Quase Sem Voz
Não é tarefa fácil o viver em um país democrático. Isso vale para qualquer pessoa. Independentemente do seu nível de escolaridade, de sua crença, do estar ou não filiado politicamente e da bandeira de sua agremiação partidária. Dificuldade que, aliás, é muito clara no interior de cada partido político, seja este inscrito na ala de esquerda, na de direita ou na de centro. As siglas, na verdade, a despeito de todo o discurso que utilizam, jamais tem como prática cotidiana a liberdade de opinião de seus militantes. É a partir desta premissa que se deve discutir a atual situação do deputado Bruneto dentro do PT, destituído agora do diretório regional e visivelmente isolado, cuja voz não tem eco, nem ressonância partidária.
Situação que já foi vivida por outros filiados, dentro e fora do Estado. Mas sempre iniciada e intensificada no momento em que bate de frente ao pensamento da facção dominante. Luiza Erundina de Souza viveu uma experiência desta. Tão logo se inscreveu, em 1988, às prévias petistas, com vistas a sair candidata a prefeitura de São Paulo. Isso contra a vontade de Lula da Silva, Genoíno e de José Dirceu. Trio que defendia o nome de Plínio Sampaio. Erundina saiu-se vitoriosa, assim como igualmente foi na disputa eleitoral daquele ano, e tornou a primeira mulher a se eleger chefe do Executivo da Capital. Porém, na chefia deste (1989-93), teve que “engolir” em seco os desabonos e as “críticas” do setor majoritário e moderado da legenda.
Filme que se reprisou, talvez em menor proporção, embora de maior audiência, com Heloísa Helena em 2003. Ano em que a senadora teve seu nome expurgado da lista de filiados do PT, simplesmente por ter discordado dos rumos da política do partido, especialmente com relação à condição dos servidores públicos a partir da Reforma da Previdência realizada no governo Lula.
O partido não discutiu os rumos da “nova” postura do governo, nem se transformou em um foro de debate para sondar o que pensavam suas mais variadas facções, como também não levou para discussão o conteúdo da carta de desfiliação de Vladimir Palmeira, que confessou sentir impedido de continuar filiado com a volta ao partido de Delúbio Soares, com a bênção do maior coronel petista, bem como o aval de lideranças menores.
Isso, contudo, revela a incapacidade que seus líderes têm em lidar com a pluralidade de ideias, com as leituras diferenciadas das suas. Constatação que deixa à mostra a incapacidade de diálogo e de negociação dos atuais dirigentes. Estes recusam aceitar o contraditório, e não têm a esgrima como arma político-partidária. Talvez, por esta razão, não tenham levado para plenária partidária a proposta de expulsão dos condenados no julgamento do mensalão.
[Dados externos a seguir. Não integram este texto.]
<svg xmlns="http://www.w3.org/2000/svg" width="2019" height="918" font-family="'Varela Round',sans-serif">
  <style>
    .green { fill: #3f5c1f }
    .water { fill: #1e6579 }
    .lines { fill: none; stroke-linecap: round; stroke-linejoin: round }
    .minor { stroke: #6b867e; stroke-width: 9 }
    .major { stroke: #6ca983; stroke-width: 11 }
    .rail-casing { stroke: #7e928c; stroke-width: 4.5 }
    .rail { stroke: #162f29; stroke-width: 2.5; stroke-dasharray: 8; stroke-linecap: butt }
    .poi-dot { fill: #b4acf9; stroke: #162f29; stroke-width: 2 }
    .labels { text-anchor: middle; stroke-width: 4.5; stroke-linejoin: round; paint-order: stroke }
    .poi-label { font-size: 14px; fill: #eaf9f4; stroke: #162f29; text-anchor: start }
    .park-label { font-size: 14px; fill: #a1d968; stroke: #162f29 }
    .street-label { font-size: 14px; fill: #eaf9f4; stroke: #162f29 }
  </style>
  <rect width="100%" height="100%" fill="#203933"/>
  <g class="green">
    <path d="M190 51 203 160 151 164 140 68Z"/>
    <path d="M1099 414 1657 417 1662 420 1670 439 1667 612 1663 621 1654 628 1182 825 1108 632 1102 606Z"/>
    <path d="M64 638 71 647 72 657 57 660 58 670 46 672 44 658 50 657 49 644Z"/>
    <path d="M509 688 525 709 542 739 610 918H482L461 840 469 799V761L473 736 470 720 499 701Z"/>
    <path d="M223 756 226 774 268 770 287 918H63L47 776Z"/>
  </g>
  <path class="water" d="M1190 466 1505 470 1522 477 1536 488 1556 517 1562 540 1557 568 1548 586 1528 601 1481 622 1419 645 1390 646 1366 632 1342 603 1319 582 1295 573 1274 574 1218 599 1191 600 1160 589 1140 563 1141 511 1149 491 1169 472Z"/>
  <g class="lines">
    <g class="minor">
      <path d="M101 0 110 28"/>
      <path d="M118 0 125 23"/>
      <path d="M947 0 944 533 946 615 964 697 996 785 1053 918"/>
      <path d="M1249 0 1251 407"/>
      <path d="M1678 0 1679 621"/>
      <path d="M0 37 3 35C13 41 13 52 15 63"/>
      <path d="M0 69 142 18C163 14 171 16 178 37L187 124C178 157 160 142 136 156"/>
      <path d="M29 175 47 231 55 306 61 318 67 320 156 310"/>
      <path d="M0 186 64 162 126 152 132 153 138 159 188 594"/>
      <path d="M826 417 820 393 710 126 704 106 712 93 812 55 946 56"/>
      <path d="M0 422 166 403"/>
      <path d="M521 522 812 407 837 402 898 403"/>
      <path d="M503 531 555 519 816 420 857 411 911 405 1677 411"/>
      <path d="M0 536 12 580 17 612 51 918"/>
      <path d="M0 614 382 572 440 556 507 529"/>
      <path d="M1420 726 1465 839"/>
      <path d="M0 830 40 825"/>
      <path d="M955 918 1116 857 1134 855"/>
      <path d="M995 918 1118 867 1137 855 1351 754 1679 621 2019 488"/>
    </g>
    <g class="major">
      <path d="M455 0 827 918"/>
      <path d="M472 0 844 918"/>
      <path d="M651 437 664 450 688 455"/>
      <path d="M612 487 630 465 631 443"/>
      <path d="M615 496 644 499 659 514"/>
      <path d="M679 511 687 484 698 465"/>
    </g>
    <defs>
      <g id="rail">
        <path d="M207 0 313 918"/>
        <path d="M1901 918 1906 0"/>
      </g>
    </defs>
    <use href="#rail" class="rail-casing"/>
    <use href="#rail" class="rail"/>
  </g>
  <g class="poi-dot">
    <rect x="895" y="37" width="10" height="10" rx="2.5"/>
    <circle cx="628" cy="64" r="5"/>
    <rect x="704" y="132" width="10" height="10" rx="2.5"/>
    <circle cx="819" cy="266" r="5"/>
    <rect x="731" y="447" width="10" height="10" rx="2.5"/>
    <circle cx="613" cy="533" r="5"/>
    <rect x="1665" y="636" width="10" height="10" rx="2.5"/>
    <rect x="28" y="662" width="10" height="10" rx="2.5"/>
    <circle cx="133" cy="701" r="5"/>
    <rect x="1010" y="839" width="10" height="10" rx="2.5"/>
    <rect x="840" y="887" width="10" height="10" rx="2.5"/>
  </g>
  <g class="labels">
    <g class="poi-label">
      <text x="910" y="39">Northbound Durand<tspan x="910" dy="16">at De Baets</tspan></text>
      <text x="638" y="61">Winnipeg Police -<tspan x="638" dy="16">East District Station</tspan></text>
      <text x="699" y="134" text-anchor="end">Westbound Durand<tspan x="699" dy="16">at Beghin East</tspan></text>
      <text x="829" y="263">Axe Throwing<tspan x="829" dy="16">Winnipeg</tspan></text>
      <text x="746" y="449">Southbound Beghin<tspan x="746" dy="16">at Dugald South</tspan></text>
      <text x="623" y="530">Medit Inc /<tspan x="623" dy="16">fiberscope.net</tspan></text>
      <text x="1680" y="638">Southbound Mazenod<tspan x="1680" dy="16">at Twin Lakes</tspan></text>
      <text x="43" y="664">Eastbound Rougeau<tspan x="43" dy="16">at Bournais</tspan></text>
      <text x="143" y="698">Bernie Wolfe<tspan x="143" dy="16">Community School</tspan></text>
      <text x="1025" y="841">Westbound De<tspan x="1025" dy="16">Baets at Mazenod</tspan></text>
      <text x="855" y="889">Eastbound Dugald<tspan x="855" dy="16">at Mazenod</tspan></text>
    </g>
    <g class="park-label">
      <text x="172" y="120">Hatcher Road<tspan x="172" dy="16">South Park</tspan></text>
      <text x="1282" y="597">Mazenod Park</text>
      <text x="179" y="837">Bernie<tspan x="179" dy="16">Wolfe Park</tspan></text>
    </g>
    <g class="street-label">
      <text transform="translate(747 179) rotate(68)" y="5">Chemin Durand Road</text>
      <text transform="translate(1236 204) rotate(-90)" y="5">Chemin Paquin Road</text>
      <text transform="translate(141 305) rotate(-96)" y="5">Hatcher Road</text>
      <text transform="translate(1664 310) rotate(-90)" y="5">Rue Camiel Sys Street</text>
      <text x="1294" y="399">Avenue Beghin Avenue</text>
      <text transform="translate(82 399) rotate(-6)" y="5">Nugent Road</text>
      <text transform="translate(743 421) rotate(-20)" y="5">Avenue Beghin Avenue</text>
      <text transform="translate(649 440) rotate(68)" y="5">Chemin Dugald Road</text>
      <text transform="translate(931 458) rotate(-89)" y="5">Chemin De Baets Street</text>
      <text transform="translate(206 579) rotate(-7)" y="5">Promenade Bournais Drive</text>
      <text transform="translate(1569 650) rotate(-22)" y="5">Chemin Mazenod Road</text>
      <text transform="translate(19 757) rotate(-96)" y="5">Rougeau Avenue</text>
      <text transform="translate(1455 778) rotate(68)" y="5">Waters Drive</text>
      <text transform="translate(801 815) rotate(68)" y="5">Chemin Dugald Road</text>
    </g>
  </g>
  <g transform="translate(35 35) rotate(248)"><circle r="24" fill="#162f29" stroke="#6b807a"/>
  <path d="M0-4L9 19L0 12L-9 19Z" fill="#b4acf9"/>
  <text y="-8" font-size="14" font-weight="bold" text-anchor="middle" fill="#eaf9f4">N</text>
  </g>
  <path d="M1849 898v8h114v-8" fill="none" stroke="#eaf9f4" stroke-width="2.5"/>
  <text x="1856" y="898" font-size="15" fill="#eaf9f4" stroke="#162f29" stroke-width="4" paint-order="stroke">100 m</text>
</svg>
Preferiram fazer das próprias vontades a vontade de todos os filiados e militantes, e o pior é que ninguém os contestou ou questionou tamanha atitude. Os condenados foram até aplaudidos em encontro nacional do partido. Também, pudera, a sigla não conta mais com esgrimistas expressivos da estirpe de Hélio Bicudo e Plínio Salgado.
Personagens que os atuais “donos” da sigla não fizeram questão em manter nas suas fileiras, assim como pouca importância deram as palavras impressas do único representante da esquerda dentro do PT, Vladimir Palmeira. Outros nomes – não da esquerda, é claro - também tiveram que sair, a exemplo da professora Serys e de seu grupo. Parigatos que só beneficia os líderes petistas mato-grossenses, os quais querem continuar tendo o lote que lhes cabe da administração pública estadual. O que explica a irrelevância, no entender deles, do dossiê contra o governo, elaborado pelo deputado estadual Bruneto. Está sendo mais forte a acusação de revanche, não a possibilidade de uma avaliação da aliança PT/PMDB, que parece ser a proposta do dito parlamentar – isolado e sem voz dentro do partido, até por lhe faltar a habilidade necessária.